Ma la pagnoccata cittadina che meglio ricordiamo di aver descritto fu quella dell'avvocato Giuseppe Trischitta, che alle elezioni comunali del tempo, dopo aver fatico­samente recuperato, controllando una sezione dopo l'altra, quelle preferenze che in un primo tempo sembravano non averlo premiato, era riuscito finalmente a raggiun­gere la meta agognata di consigliere. Senonché, senza aver nemmeno il tempo di assaporare il raggiungimento di quest'obiettivo così ambito a Messina (città ancor oggi ai primi posti in Italia per numero di candidati alle elezioni in rapporto alla popo­lazione, evidentemente per via di un diffuso spirito di servizio nei confronti della cittadinanza), il nostro avvocato neo-consi­gliere aveva visto pioversi addosso la tegola del noto processo Buzzanca, che, se di esito infausto, con conseguente deca­denza del sindaco, avrebbe comportato l'annullamento della sua ascesa al Comune. Ecco allora spiegato quel suo sentito intervento, degno dell'oratoria cice­roniana, nel dibattito processuale sul caso Buzzanca. Riportammo allora testualmente dalla "Gazzetta del Sud" del 19 luglio 2003: "Signori giudici, ho impiegato 24 anni per diventare consigliere comunale, non posso decadere ora". E così che l'aula severa di un tribunale può tramutarsi nel palcosce­nico di una farsa, con un pubblico sordo al sentimento che sorride ironico sotto i baffi invece di plaudire, come avrebbe dovuto, allo sfogo sincero di chi non se la sente proprio di ritornare tra la folla anonima dei comuni cittadini, oltretutto per una vicenda dì cui non è responsabile. Ma c'è una giustizia al mondo. La sua rivìncita Trischitta se la prese quando i magistrati (che, non lo escludiamo, furono fortemente influen­zati dal suo patetico intervento) sentenziarono in modo favorevole al sindaco, conferendo­ così al nostro avvocato (sia pure di sponda) la certezza di poter degnamente rappresentare in Consiglio ì suoi elettori. Ma ci fu di più. La sua soddisfazione raggiunse il culmine quando i soccombenti in giudizio furono condannati anche a risarcire le spese processuali non solo a Buzzanca, ma anche al magnifico mancato principe del foro, che subito candidamente ammise che se ne sarebbe giovato per pagare il costo della propria campagna elettorale.

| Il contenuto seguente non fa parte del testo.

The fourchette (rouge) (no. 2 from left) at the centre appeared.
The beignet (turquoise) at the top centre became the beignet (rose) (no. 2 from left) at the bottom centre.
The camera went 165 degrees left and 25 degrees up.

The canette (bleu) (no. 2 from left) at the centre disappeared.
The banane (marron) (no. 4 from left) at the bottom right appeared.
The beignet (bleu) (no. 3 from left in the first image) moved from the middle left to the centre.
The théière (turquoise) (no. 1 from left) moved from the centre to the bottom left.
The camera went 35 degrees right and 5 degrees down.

Come si sa, le spese, in effetti, allora come oggi, sono tante e c'è chi osa insinuare (ma noi non ci crediamo!) che esse possano talvolta financo incidere su un comportamento politico dell'eletto che poco tiene conto delle esigenze del cittadino. Non era il caso, natu­ralmente, del nostro avvocato Trischitta, al quale porgemmo allora i nostri auguri, invitandolo a non pensare troppo né al secondo né al terzo grado di giudizio che attendeva il suo sindaco: altrimenti, gli si sarebbe potuta guastare la digestione!
Purtroppo, oggi un tale protagonista dei nostri giorni messinesi non fa più parte del consiglio comunale, dopo avere tentato ultimamente, rimediando una solenne bocciatura, di diventare sindaco.
E il consiglio comunale è assai meno allegro per la mancanza delle sue “pagnoccate”!